> **Document extract**
At the risk of being an uncool corporate drone, I really like GUEST. It's a little awkward because understand and engage are basically the same in practice, but I think most of my team does better when they have a mental template to work from, at least until their guest service skills get to the point where they understand how to best help people in our environment, for our brand (this takes a lot of time and experience as it's a skillset that requires practice, trial, and error - see how much better TLs are at addressing concerns than TMs, and how much better ETLs are than TLs, etc). I really hate corporate euphemism and acronyms - I think everyone does - but this one helps imo.


----------



## 60SecondsRemaining (Oct 26, 2021)

NotCynicalYet said:


> At the risk of being an uncool corporate drone, I really like GUEST. It's a little awkward because understand and engage are basically the same in practice, but I think most of my team does better when they have a mental template to work from, at least until their guest service skills get to the point where they understand how to best help people in our environment, for our brand (this takes a lot of time and experience as it's a skillset that requires practice, trial, and error - see how much better TLs are at addressing concerns than TMs, and how much better ETLs are than TLs, etc). I really hate corporate euphemism and acronyms - I think everyone does - but this one helps imo.



I think that's fair.  I was there before the "can I help you find something" Era and we struggled a lot with that when it first started.

My team engaged the customer but they didn't say those specific words, and it turned into a battle between myself and my idiotic etl at the time who wanted to force them all to use the same exact phrase instead and engaging personally.

If it helps it helps, and in hindsight it doesn't seem as prescriptive as CIHYFS


----------



## bloodyred (Oct 26, 2021)

Hardlinesmaster said:


> Yes. The vibe is back.


Are you moving an inch? lol  Worst thing ever done, taking away recognition cards and trying to evolve something that wasn't broken!


----------



## NotCynicalYet (Oct 26, 2021)

60SecondsRemaining said:


> I think that's fair.  I was there before the "can I help you find something" Era and we struggled a lot with that when it first started.
> 
> My team engaged the customer but they didn't say those specific words, and it turned into a battle between myself and my idiotic etl at the time who wanted to force them all to use the same exact phrase instead and engaging personally.
> 
> If it helps it helps, and in hindsight it doesn't seem as prescriptive as CIHYFS


The idea of a script is rather awful! I hope they don't bring anything like that back.


----------



## Hardlinesmaster (Oct 27, 2021)

bloodyred said:


> Are you moving an inch? lol  Worst thing ever done, taking away recognition cards and trying to evolve something that wasn't broken!


I am old school. I was not a fan of the vibe.


----------



## StargazerOmega (Nov 28, 2021)

I get the idea of the GUEST model, but I tend to use my own mental template, just because it sounds more natural coming out of my mouth lol.

> **Provided data**

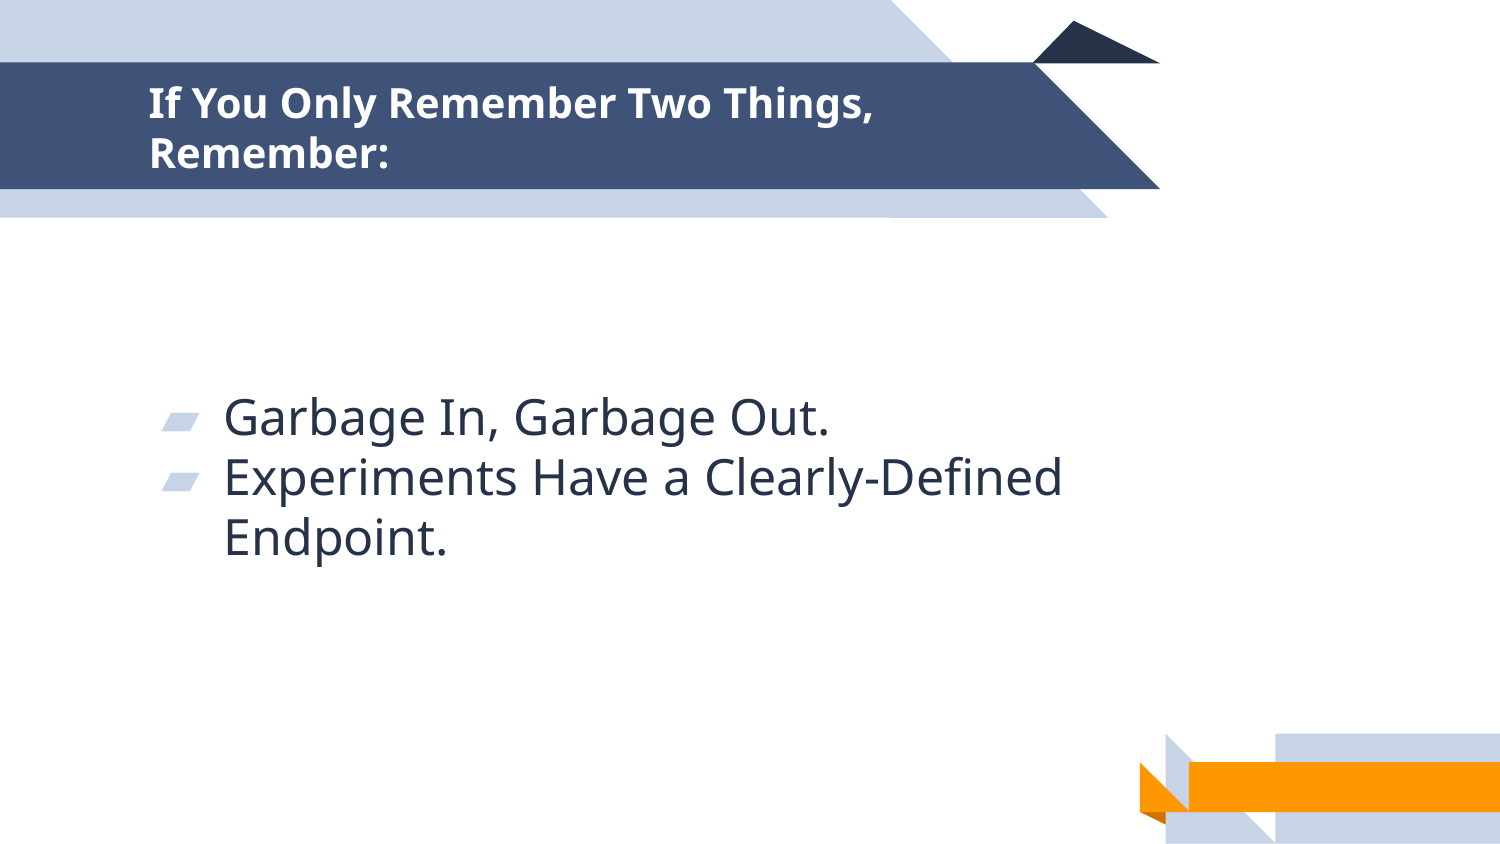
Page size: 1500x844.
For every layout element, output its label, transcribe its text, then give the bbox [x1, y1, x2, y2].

title If You Only Remember Two Things, Remember: [133, 64, 1035, 190]
list Garbage In, Garbage Out. Experiments Have a Clearly-Defined Endpoint. [133, 217, 1140, 734]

> **List of tasks**
1. In the forum thread about the GUEST model, why does StargazerOmega prefer to use a personal mental template?
2. Carry the forum thread about the GUEST model forward, starting right after StargazerOmega's last sentence.
The listing comes from a different source than the text.

> **In response**
1. It sounds more natural coming out of StargazerOmega's mouth.

2.
----------



## Ringwraith917 (Nov 30, 2021)

I would be like "absolutely won't happen again." And not change anything. Because they can't have their cake and eat it too. Guests don't complain about this type of thing often enough to make it worthwhile to allow yourself to fall behind on your tasks just in case they do. A lot of times when leaders talk to you they don't actually want what they're asking. They just want to be able to say that they talked to you about it so if their leadership asks them they don't have to lie about having spoken to you about it. What they really want is for everything to stay "green" and not to be bothered


----------



## TTB (Dec 3, 2021)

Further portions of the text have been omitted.